Task directions - Reproduce the part of the rows that opens with the line containing "Inspection line - beaker" and closes at the end of the rows, switching "Technician" to "Operator" and leaving all else unchanged. Omit the pictures from your answer.

Input for this task -
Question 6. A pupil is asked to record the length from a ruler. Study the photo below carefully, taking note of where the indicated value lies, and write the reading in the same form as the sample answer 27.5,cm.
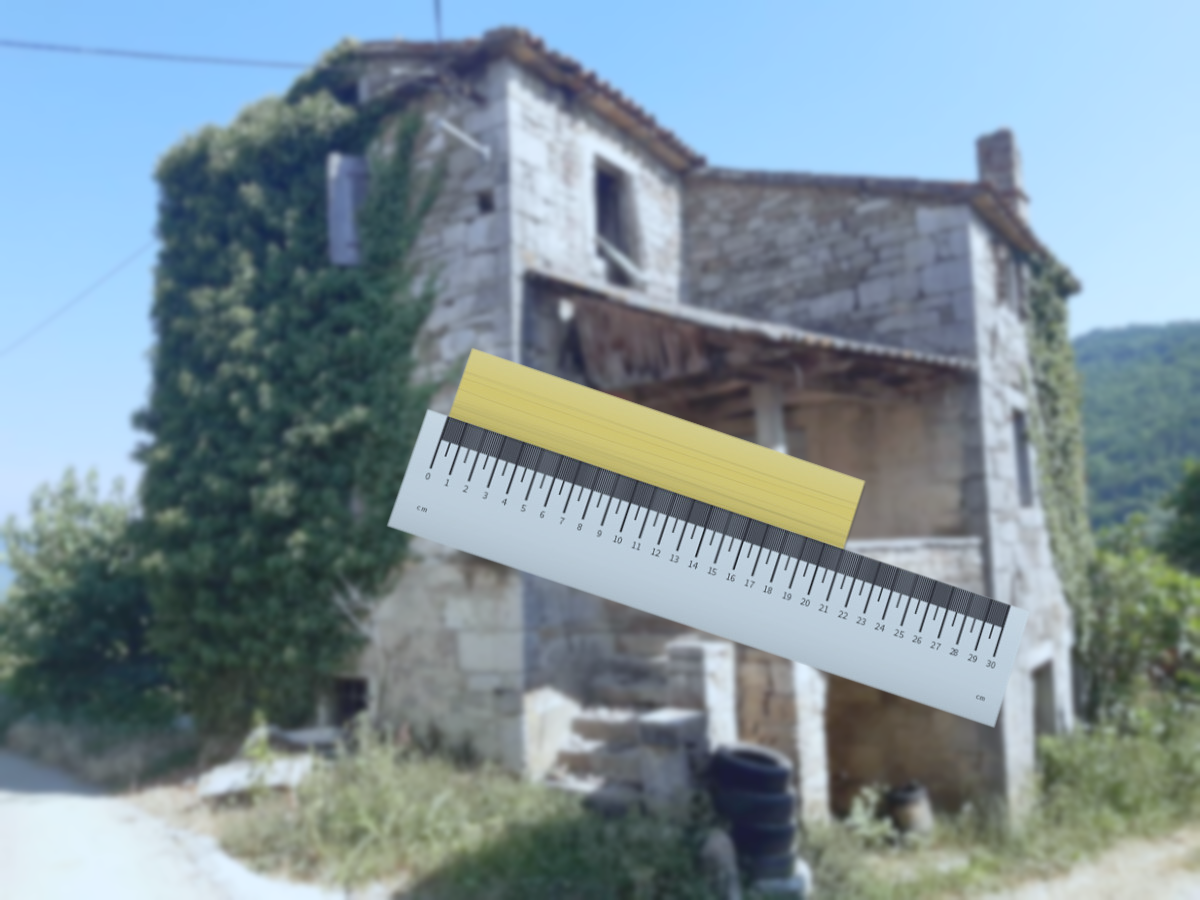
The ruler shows 21,cm
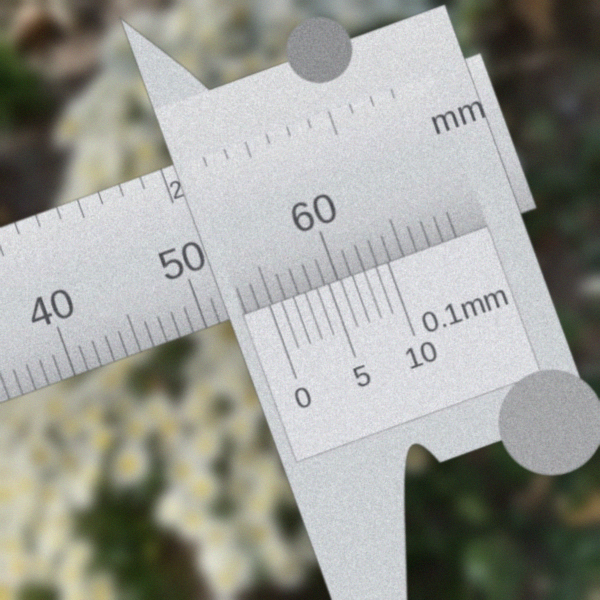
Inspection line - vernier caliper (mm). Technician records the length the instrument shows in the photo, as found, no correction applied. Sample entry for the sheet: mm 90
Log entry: mm 54.8
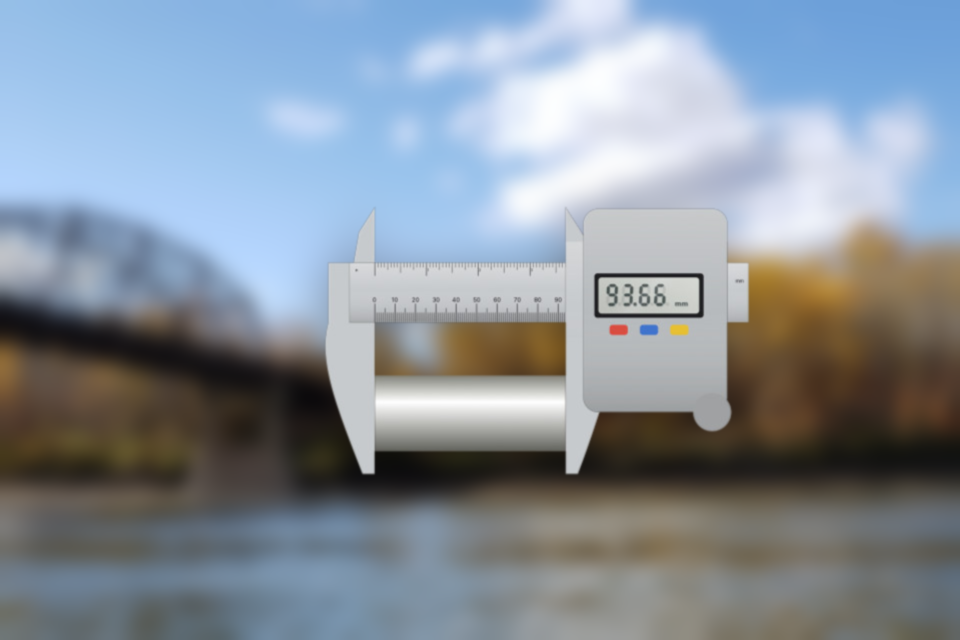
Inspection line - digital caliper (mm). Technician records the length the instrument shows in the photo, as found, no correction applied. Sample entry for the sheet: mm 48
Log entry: mm 93.66
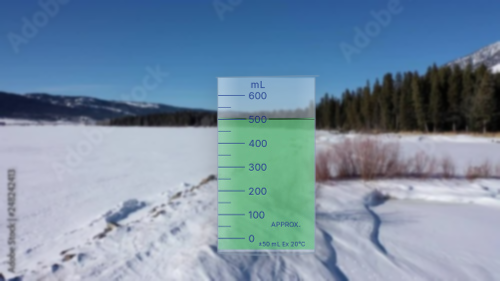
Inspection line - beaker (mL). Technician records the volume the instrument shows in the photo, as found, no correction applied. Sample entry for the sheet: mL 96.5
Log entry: mL 500
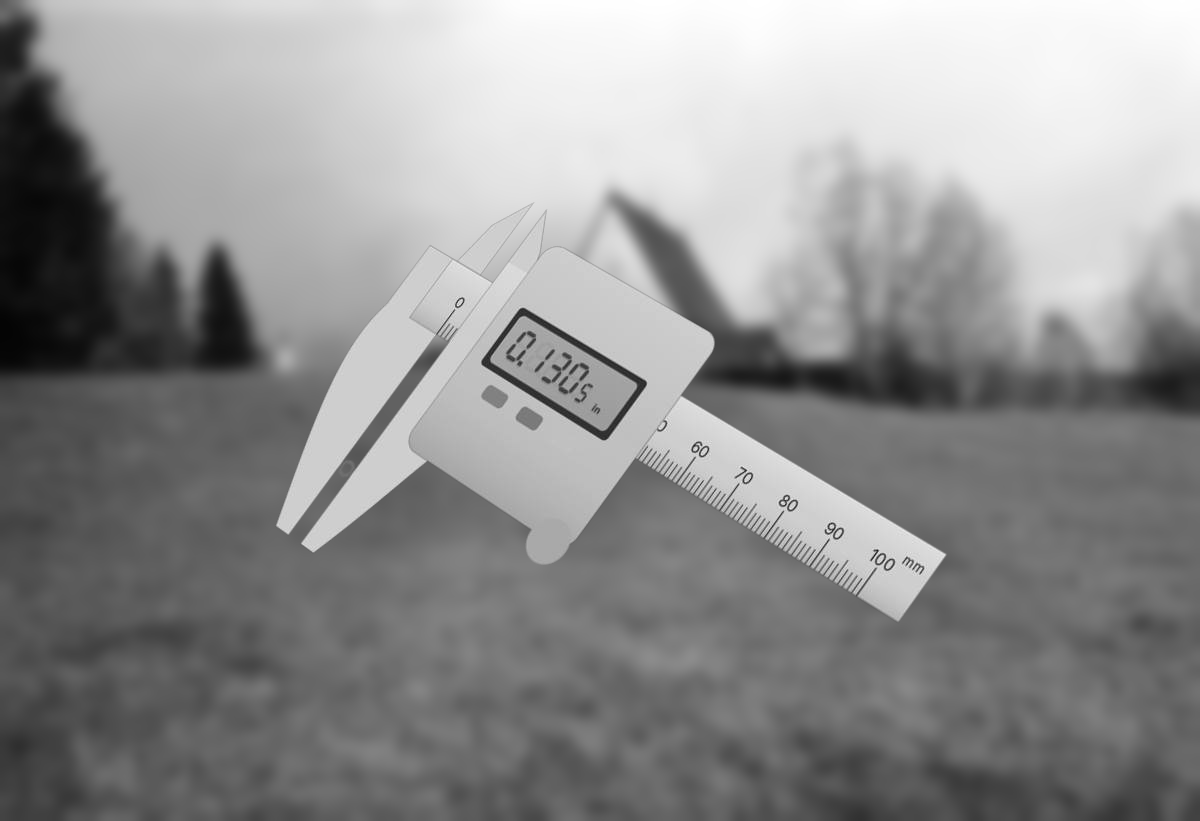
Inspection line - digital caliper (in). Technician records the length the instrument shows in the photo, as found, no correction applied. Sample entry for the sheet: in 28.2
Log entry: in 0.1305
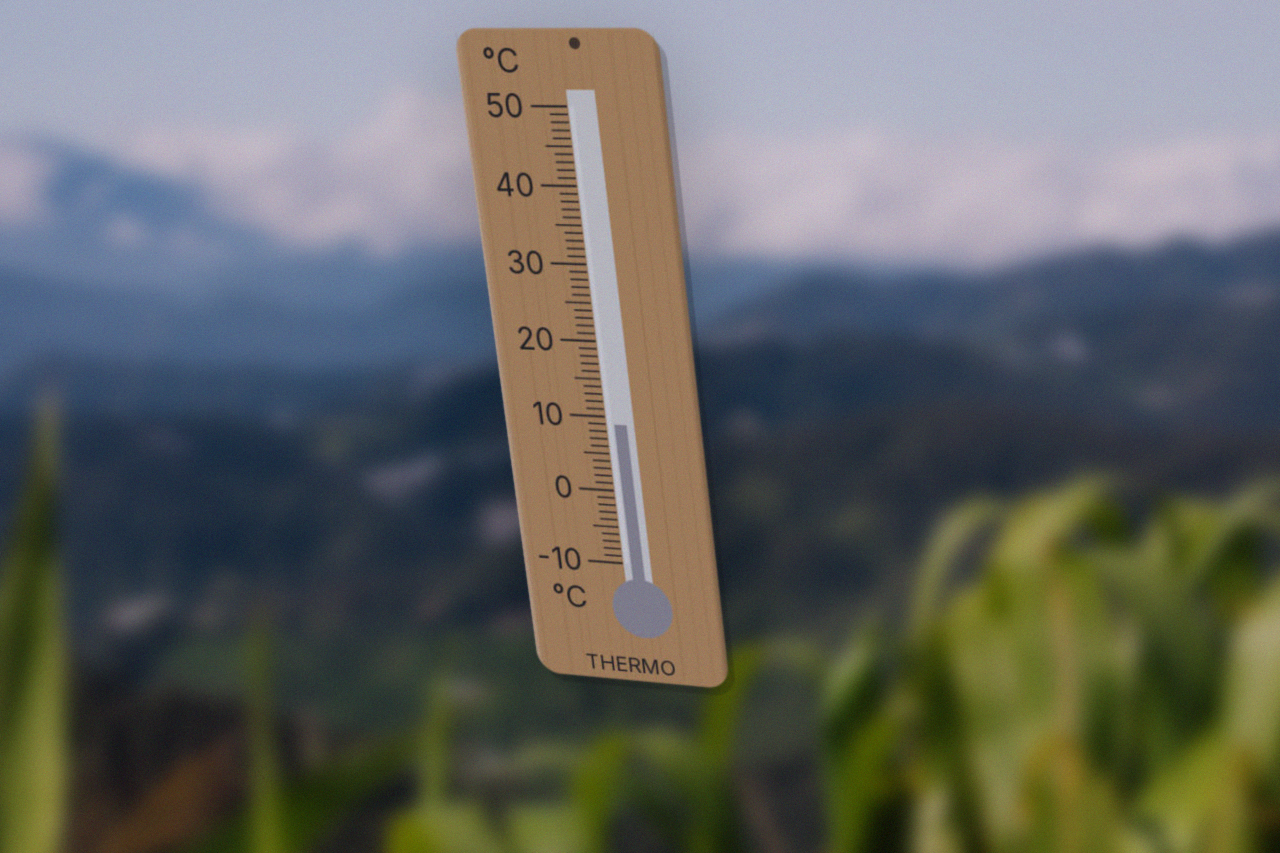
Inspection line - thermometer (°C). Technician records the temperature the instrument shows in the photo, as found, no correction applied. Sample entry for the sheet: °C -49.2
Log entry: °C 9
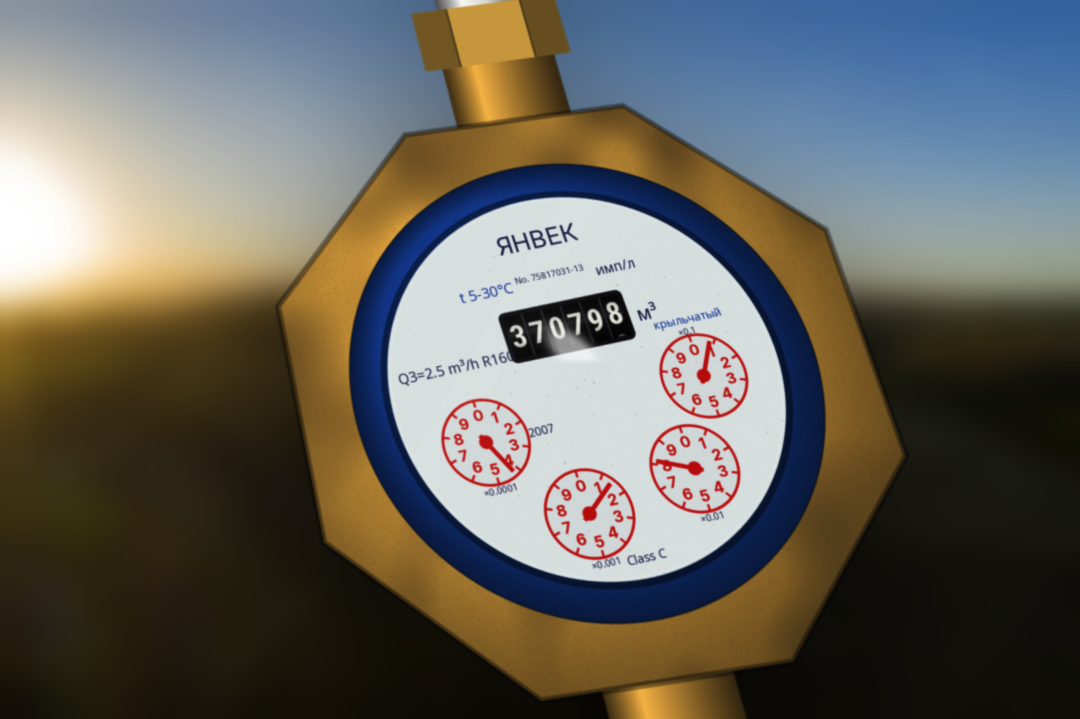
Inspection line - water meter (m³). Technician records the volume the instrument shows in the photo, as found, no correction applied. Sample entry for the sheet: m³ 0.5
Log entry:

Written response -
Inspection line - beaker (mL). Operator records the volume the instrument shows in the photo, as found, no correction applied. Sample entry for the sheet: mL 96.5
Log entry: mL 500
Inspection line - digital caliper (in). Operator records the length the instrument shows in the photo, as found, no correction applied. Sample entry for the sheet: in 28.2
Log entry: in 0.1305
Inspection line - thermometer (°C). Operator records the temperature the instrument shows in the photo, as found, no correction applied. Sample entry for the sheet: °C -49.2
Log entry: °C 9
Inspection line - water meter (m³). Operator records the volume the instrument shows in the photo, as found, no correction applied. Sample entry for the sheet: m³ 0.5
Log entry:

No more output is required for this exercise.